Us that has a multiple dog household also see that our dogs have established some kind of…let us call it agreement. An example from our home is that Belga knows to keep her distance when Chester is eating, but at the same time she will gladly jump into a crazy tug-a-war game with him. This is not a rank, it is just co-existing – Chester is saying I like to eat alone and undisturbed but he does not think he is the pack leader and will gladly let Belga “take the lead” in other situations.

The human pack leader

What science can agree on is that to move this whole hierarchy Dominance theory idea on to the relation between humans and dogs is totally bunkers (my words not theirs 😉). Instead we should focus on what is really important, and that is how to create the best relation and collaboration with our dogs (Read more about creating happy associations here).

Using dominant training with force and physical gestures (to put it nicely) and thinking of yourself as a pack leader will only destroy your relation with your dog – Do an alpha roll, as we talked about in the beginning, and that is a sure way to lose your dog’s trust.

Physical punishment will not help either you or your dog, if anything it will only create a bad relation between the two of you and a more dangerous dog.

Remember, your dog chooses not to bite you, but that does not mean that they can’t!

Here is what a study from the university of Bristol found.

Dogs that were physically punished showed an increase in behaviours such as increased barking in general, higher aggression levels when meeting other dogs and strangers. Furthermore, they had a higher tendency to display fear and separation anxiety. All in all, they had all the problems you don’t want your dog to have.

Now, this is not to say that you are treating your dog in a wrong way if they have one of these problems. Problem behaviours can yes stem from the use of wrong training, but it can also be due to that dogs’ personality. Some dogs are more nervous than others and some dogs simply don’t like other dogs.

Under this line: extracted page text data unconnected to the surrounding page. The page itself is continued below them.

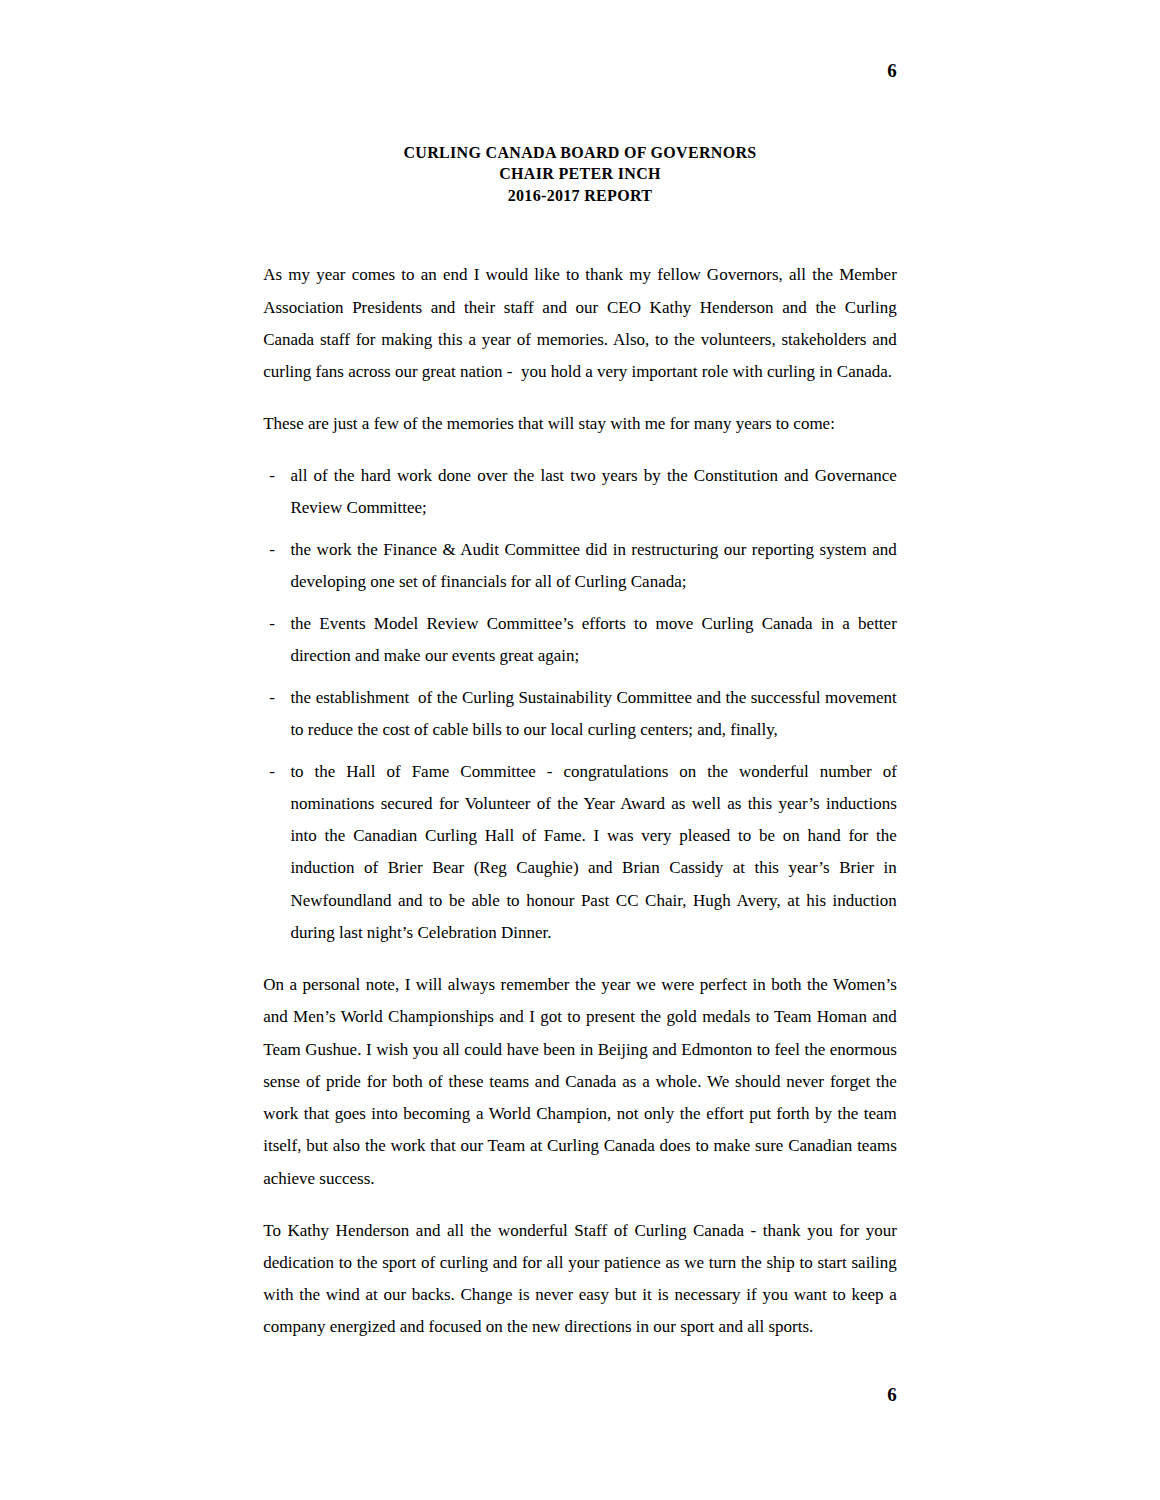6
CURLING CANADA BOARD OF GOVERNORS
CHAIR PETER INCH
2016-2017 REPORT
As my year comes to an end I would like to thank my fellow Governors, all the Member Association Presidents and their staff and our CEO Kathy Henderson and the Curling Canada staff for making this a year of memories. Also, to the volunteers, stakeholders and curling fans across our great nation - you hold a very important role with curling in Canada.
These are just a few of the memories that will stay with me for many years to come:
all of the hard work done over the last two years by the Constitution and Governance Review Committee;
the work the Finance & Audit Committee did in restructuring our reporting system and developing one set of financials for all of Curling Canada;
the Events Model Review Committee’s efforts to move Curling Canada in a better direction and make our events great again;
the establishment of the Curling Sustainability Committee and the successful movement to reduce the cost of cable bills to our local curling centers; and, finally,
to the Hall of Fame Committee - congratulations on the wonderful number of nominations secured for Volunteer of the Year Award as well as this year’s inductions into the Canadian Curling Hall of Fame. I was very pleased to be on hand for the induction of Brier Bear (Reg Caughie) and Brian Cassidy at this year’s Brier in Newfoundland and to be able to honour Past CC Chair, Hugh Avery, at his induction during last night’s Celebration Dinner.
On a personal note, I will always remember the year we were perfect in both the Women’s and Men’s World Championships and I got to present the gold medals to Team Homan and Team Gushue. I wish you all could have been in Beijing and Edmonton to feel the enormous sense of pride for both of these teams and Canada as a whole. We should never forget the work that goes into becoming a World Champion, not only the effort put forth by the team itself, but also the work that our Team at Curling Canada does to make sure Canadian teams achieve success.
To Kathy Henderson and all the wonderful Staff of Curling Canada - thank you for your dedication to the sport of curling and for all your patience as we turn the ship to start sailing with the wind at our backs. Change is never easy but it is necessary if you want to keep a company energized and focused on the new directions in our sport and all sports.
6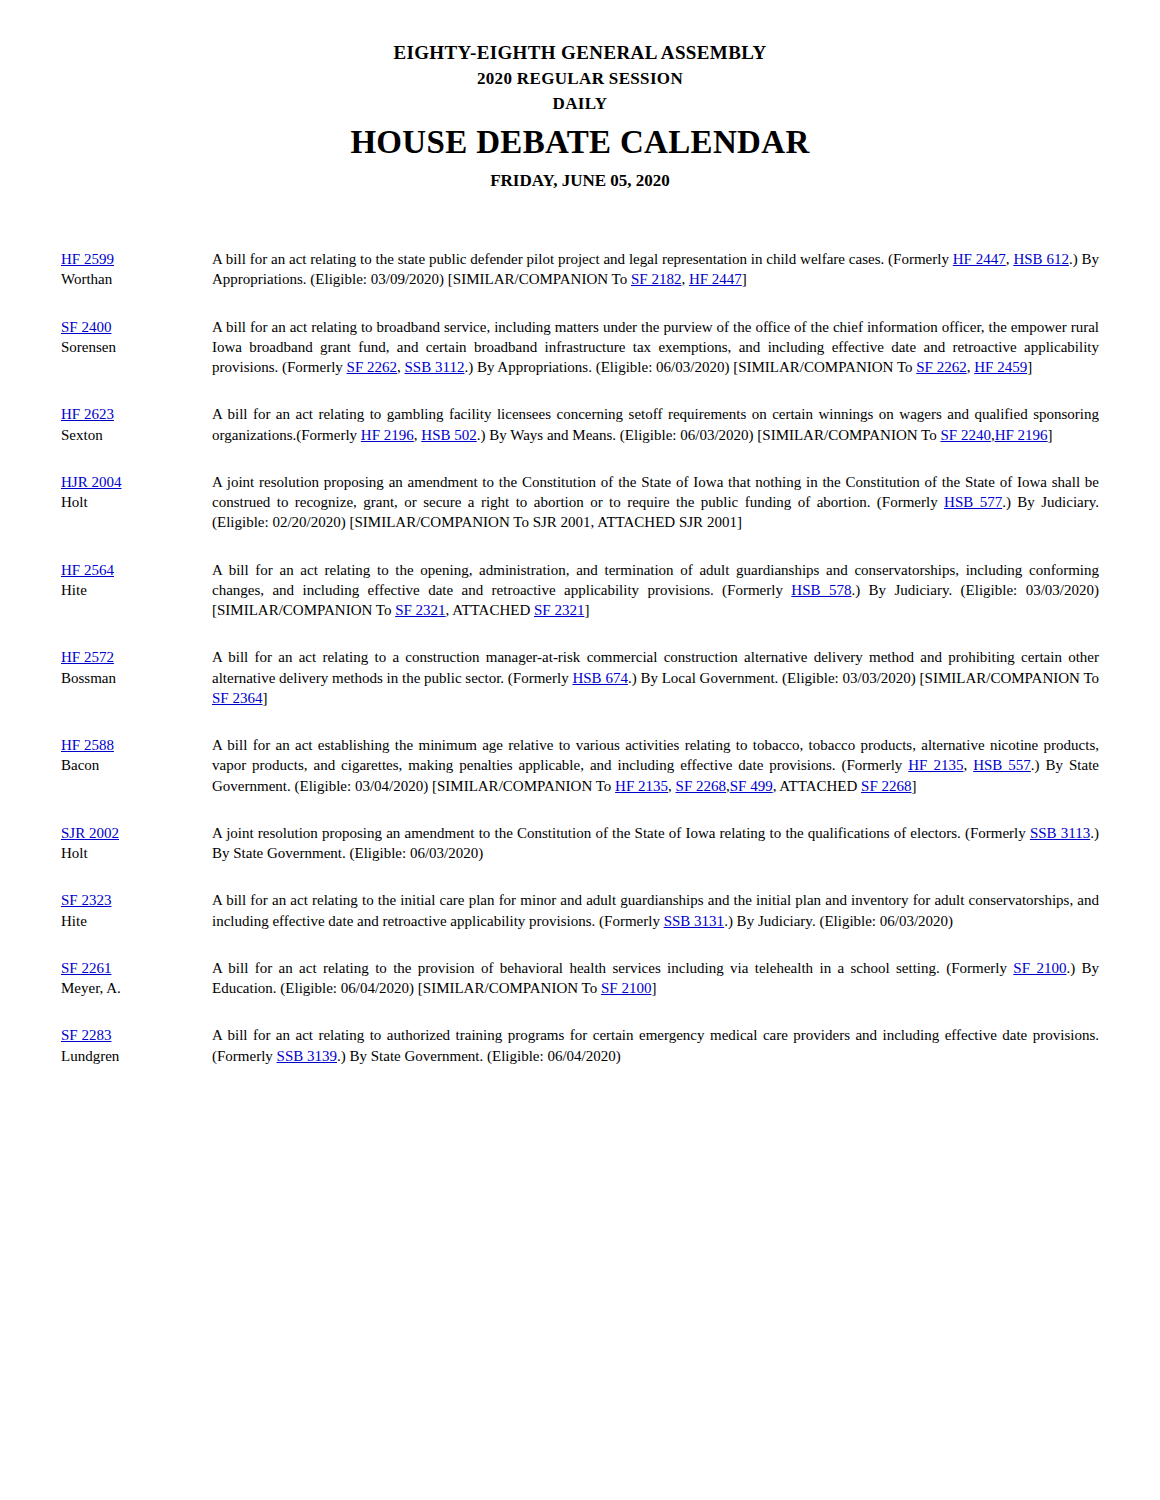EIGHTY-EIGHTH GENERAL ASSEMBLY
2020 REGULAR SESSION
DAILY
HOUSE DEBATE CALENDAR
FRIDAY, JUNE 05, 2020
| HF 2599 Worthan | A bill for an act relating to the state public defender pilot project and legal representation in child welfare cases. (Formerly HF 2447 , HSB 612 .) By Appropriations. (Eligible: 03/09/2020) [SIMILAR/COMPANION To SF 2182 , HF 2447 ] |
| SF 2400 Sorensen | A bill for an act relating to broadband service, including matters under the purview of the office of the chief information officer, the empower rural Iowa broadband grant fund, and certain broadband infrastructure tax exemptions, and including effective date and retroactive applicability provisions. (Formerly SF 2262 , SSB 3112 .) By Appropriations. (Eligible: 06/03/2020) [SIMILAR/COMPANION To SF 2262 , HF 2459 ] |
| HF 2623 Sexton | A bill for an act relating to gambling facility licensees concerning setoff requirements on certain winnings on wagers and qualified sponsoring organizations.(Formerly HF 2196 , HSB 502 .) By Ways and Means. (Eligible: 06/03/2020) [SIMILAR/COMPANION To SF 2240 , HF 2196 ] |
| HJR 2004 Holt | A joint resolution proposing an amendment to the Constitution of the State of Iowa that nothing in the Constitution of the State of Iowa shall be construed to recognize, grant, or secure a right to abortion or to require the public funding of abortion. (Formerly HSB 577 .) By Judiciary. (Eligible: 02/20/2020) [SIMILAR/COMPANION To SJR 2001, ATTACHED SJR 2001] |
| HF 2564 Hite | A bill for an act relating to the opening, administration, and termination of adult guardianships and conservatorships, including conforming changes, and including effective date and retroactive applicability provisions. (Formerly HSB 578 .) By Judiciary. (Eligible: 03/03/2020) [SIMILAR/COMPANION To SF 2321 , ATTACHED SF 2321 ] |
| HF 2572 Bossman | A bill for an act relating to a construction manager-at-risk commercial construction alternative delivery method and prohibiting certain other alternative delivery methods in the public sector. (Formerly HSB 674 .) By Local Government. (Eligible: 03/03/2020) [SIMILAR/COMPANION To SF 2364 ] |
| HF 2588 Bacon | A bill for an act establishing the minimum age relative to various activities relating to tobacco, tobacco products, alternative nicotine products, vapor products, and cigarettes, making penalties applicable, and including effective date provisions. (Formerly HF 2135 , HSB 557 .) By State Government. (Eligible: 03/04/2020) [SIMILAR/COMPANION To HF 2135 , SF 2268 , SF 499 , ATTACHED SF 2268 ] |
| SJR 2002 Holt | A joint resolution proposing an amendment to the Constitution of the State of Iowa relating to the qualifications of electors. (Formerly SSB 3113 .) By State Government. (Eligible: 06/03/2020) |
| SF 2323 Hite | A bill for an act relating to the initial care plan for minor and adult guardianships and the initial plan and inventory for adult conservatorships, and including effective date and retroactive applicability provisions. (Formerly SSB 3131 .) By Judiciary. (Eligible: 06/03/2020) |
| SF 2261 Meyer, A. | A bill for an act relating to the provision of behavioral health services including via telehealth in a school setting. (Formerly SF 2100 .) By Education. (Eligible: 06/04/2020) [SIMILAR/COMPANION To SF 2100 ] |
| SF 2283 Lundgren | A bill for an act relating to authorized training programs for certain emergency medical care providers and including effective date provisions. (Formerly SSB 3139 .) By State Government. (Eligible: 06/04/2020) |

Just like us humans, dogs have different personalities and it is up to us as their humans to give them support, love and care and try our very best to learn to understand them and teach them gently what we want them to do (also read the blog about the relation between dogs and humans) just as you would with a child.


I know, this was a long one right!

Your dog is not trying to take over your home or rule over you as a mighty king. They are NOT trying to dominate you or be the pack leader. In your dog’s mind there is no such thing as rank between you!

It is simple – treat your dog well, reward them when they do something you like and they will do their very best to follow and please you.